Gophers might be interested in this, but also I'd love commentary from folk of other language backgrounds:

https://godoc.org/github.com/polydawn/go-errcat

This library is an experiment, but using it in several projects has been very pleasing so far. It has many of the same ideas as in this blog, particularly "categories" (which are a clear equivalent of "kinds" -- what's in a name?). Some ideas are taken slightly farther: namely, there is one schema for serializing these errors, and it very clearly coerces things into string types early in the program: the intention of this is to make sure your program logic has exactly as much information available to it as another program will if deserializing this error later; any more information being available in the original process would be a form of moral hazard, tempting you to write logic which would be impossible to replicate in external process.

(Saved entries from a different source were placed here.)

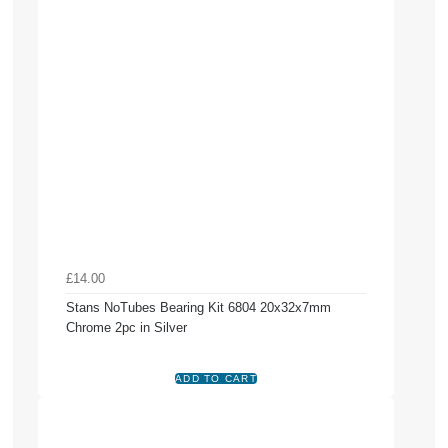
£14.00
Stans NoTubes Bearing Kit 6804 20x32x7mm
Chrome 2pc in Silver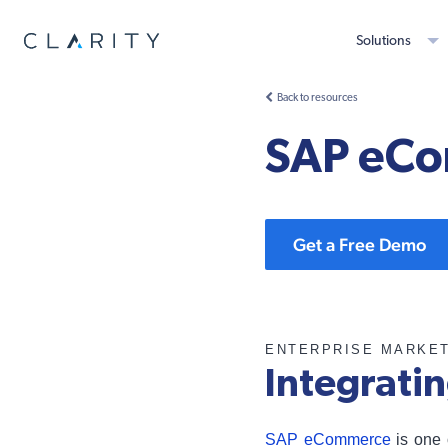
Solutions
Back to resources
SAP eCo
Get a Free Demo
ENTERPRISE MARKE
Integrati
SAP eCommerce
is one 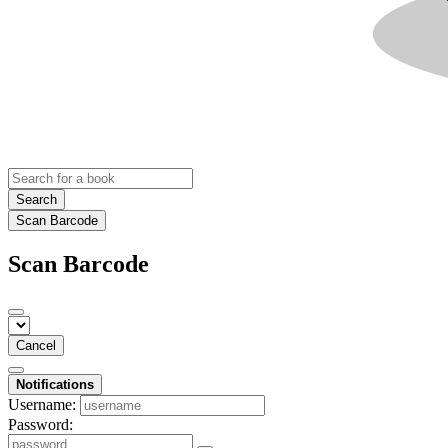
Search
Scan Barcode
Scan Barcode
Cancel
Notifications
Username:
Password: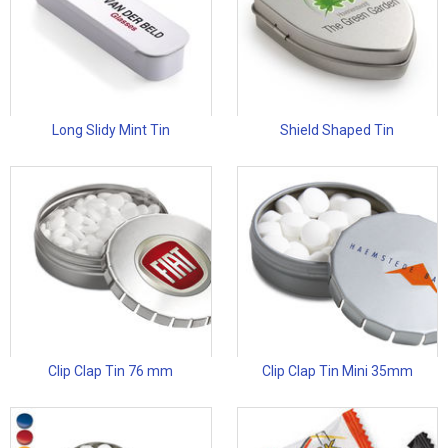
Long Slidy Mint Tin
Shield Shaped Tin
Clip Clap Tin 76 mm
Clip Clap Tin Mini 35mm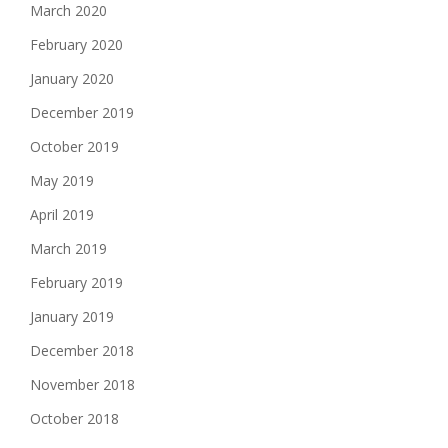
March 2020
February 2020
January 2020
December 2019
October 2019
May 2019
April 2019
March 2019
February 2019
January 2019
December 2018
November 2018
October 2018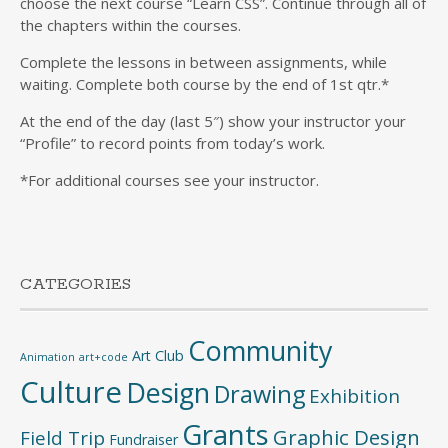
choose the next course “Learn CSS”. Continue through all of
the chapters within the courses.
Complete the lessons in between assignments, while
waiting. Complete both course by the end of 1st qtr.*
At the end of the day (last 5″) show your instructor your
“Profile” to record points from today’s work.
*For additional courses see your instructor.
CATEGORIES
Community
Art Club
Animation
art+code
Culture
Design
Drawing
Exhibition
Grants
Graphic Design
Field Trip
Fundraiser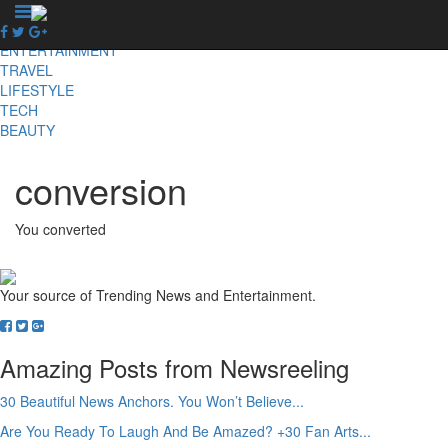
X
NEWS
ENTERTAINMENT
TRAVEL
LIFESTYLE
TECH
BEAUTY
conversion
You converted
Your source of Trending News and Entertainment.
Amazing Posts from Newsreeling
30 Beautiful News Anchors. You Won’t Believe...
Are You Ready To Laugh And Be Amazed? +30 Fan Arts...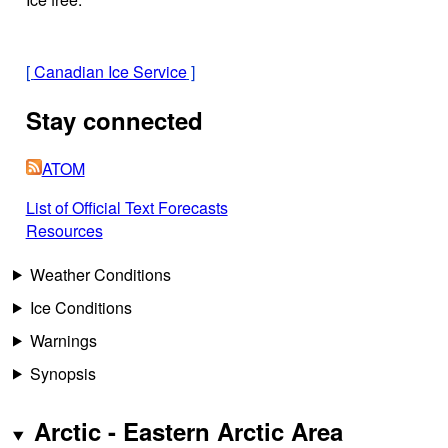
[
Canadian Ice Service
]
Stay connected
ATOM
List of Official Text Forecasts
Resources
Weather Conditions
Ice Conditions
Warnings
Synopsis
Arctic - Eastern Arctic Area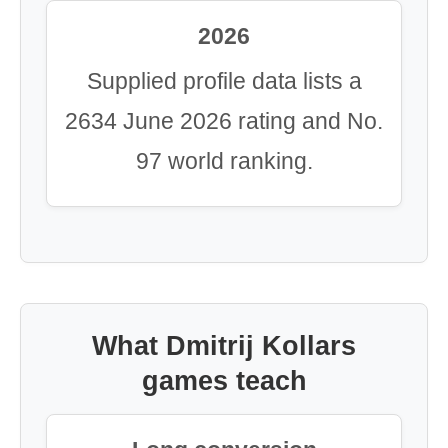
2026
Supplied profile data lists a
2634 June 2026 rating and No.
97 world ranking.
What Dmitrij Kollars
games teach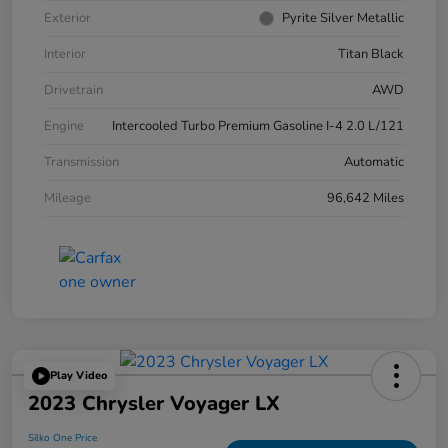
Exterior
Pyrite Silver Metallic
Interior
Titan Black
Drivetrain
AWD
Engine
Intercooled Turbo Premium Gasoline I-4 2.0 L/121
Transmission
Automatic
Mileage
96,642 Miles
Play Video
2023 Chrysler Voyager LX
Silko One Price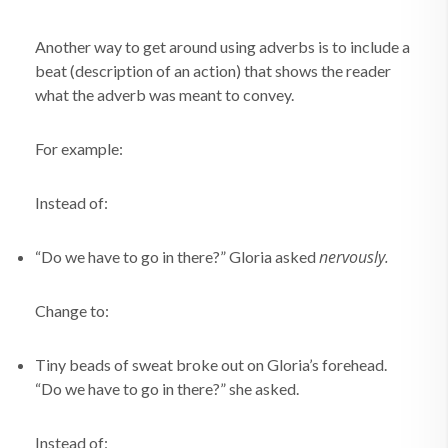
Another way to get around using adverbs is to include a
beat (description of an action) that shows the reader
what the adverb was meant to convey.
For example:
Instead of:
nervously.
“Do we have to go in there?” Gloria asked
Change to:
Tiny beads of sweat broke out on Gloria’s forehead.
“Do we have to go in there?” she asked.
Instead of: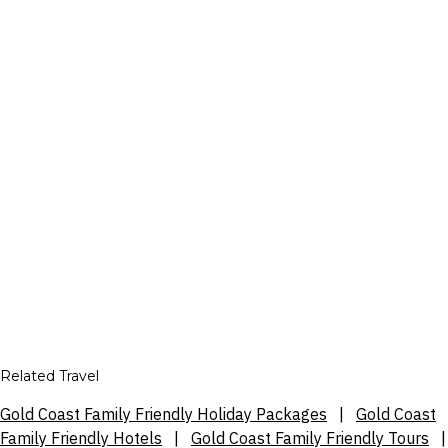
Related Travel
Gold Coast Family Friendly Holiday Packages
|
Gold Coast
Family Friendly Hotels
|
Gold Coast Family Friendly Tours
|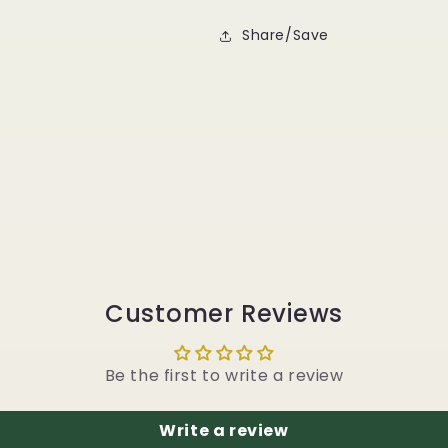
Share/Save
Customer Reviews
Be the first to write a review
Write a review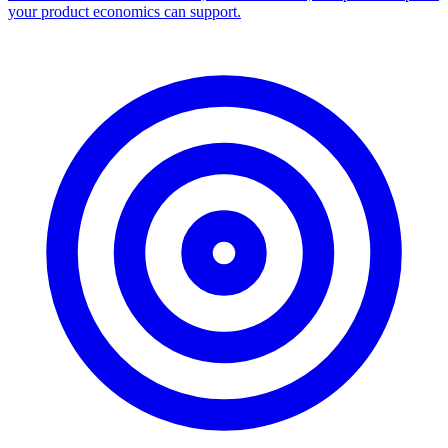
your product economics can support.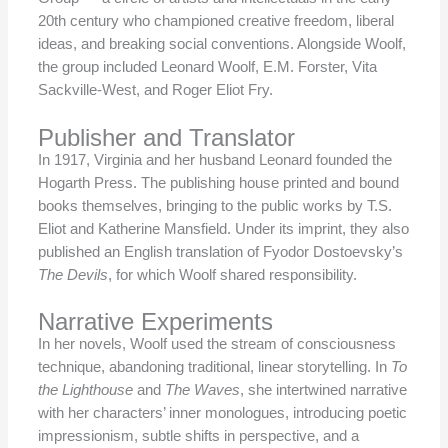
20th century who championed creative freedom, liberal
ideas, and breaking social conventions. Alongside Woolf,
the group included Leonard Woolf, E.M. Forster, Vita
Sackville-West, and Roger Eliot Fry.
Publisher and Translator
In 1917, Virginia and her husband Leonard founded the
Hogarth Press. The publishing house printed and bound
books themselves, bringing to the public works by T.S.
Eliot and Katherine Mansfield. Under its imprint, they also
published an English translation of Fyodor Dostoevsky’s
The Devils
, for which Woolf shared responsibility.
Narrative Experiments
In her novels, Woolf used the stream of consciousness
technique, abandoning traditional, linear storytelling. In
To
the Lighthouse
and
The Waves
, she intertwined narrative
with her characters’ inner monologues, introducing poetic
impressionism, subtle shifts in perspective, and a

The main experiment I have in mind with this library is what's the appropriate scope for a kind/category? Does it map cleanly to packages? Whole programs? Something else entirely?

Shoothe · on Dec 7, 2017

Oh, it looks more and more like regular exceptions (nested errors, details, kinds).

dullgiulio · on Dec 7, 2017

But this has never been where Go tries to be different from exceptions.

The only difference is explicit vs implicit (or at most, annotated methods in a class, but that doesn't say where each exception could happen.)

Annotating Go errors has always been suggested. Others have done a very good job for nested errors (Dave Cheney in particular.)

As Go doesn't have inheritance and errors are just values, you could always do what is suggested here. Just make sure to implement the one function Error interface.

As the article says, it takes one afternoon of work and you have error handling tailor made for your project.

perfmode · on Dec 7, 2017

Except for control flow, which is my biggest gripe with exceptions.